* What you should do
Locate every line below that contains the word "value", and copy each of those lines in full.

* Supplied entries
━━━━━━━━━━━━━━━━━━━━
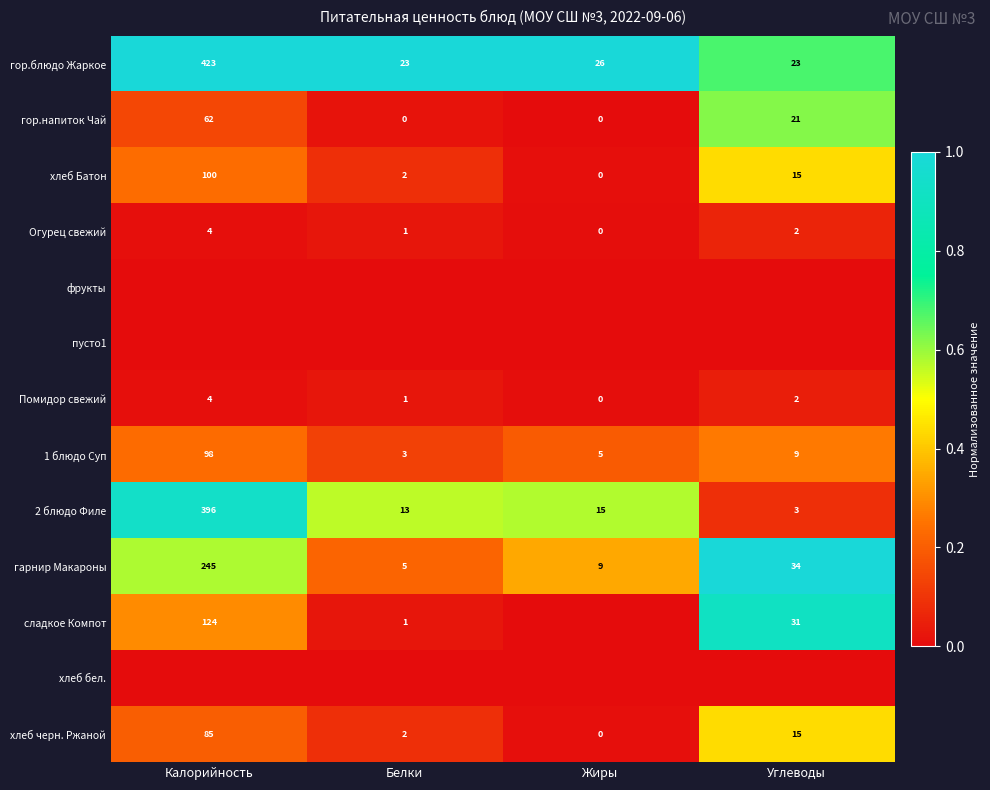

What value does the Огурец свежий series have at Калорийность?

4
━━━━━━━━━━━━━━━━━━━━
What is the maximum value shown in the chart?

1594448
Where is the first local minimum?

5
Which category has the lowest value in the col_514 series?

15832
━━━━━━━━━━━━━━━━━━━━
* Solution for this problem
What value does the Огурец свежий series have at Калорийность?
What is the maximum value shown in the chart?
Which category has the lowest value in the col_514 series?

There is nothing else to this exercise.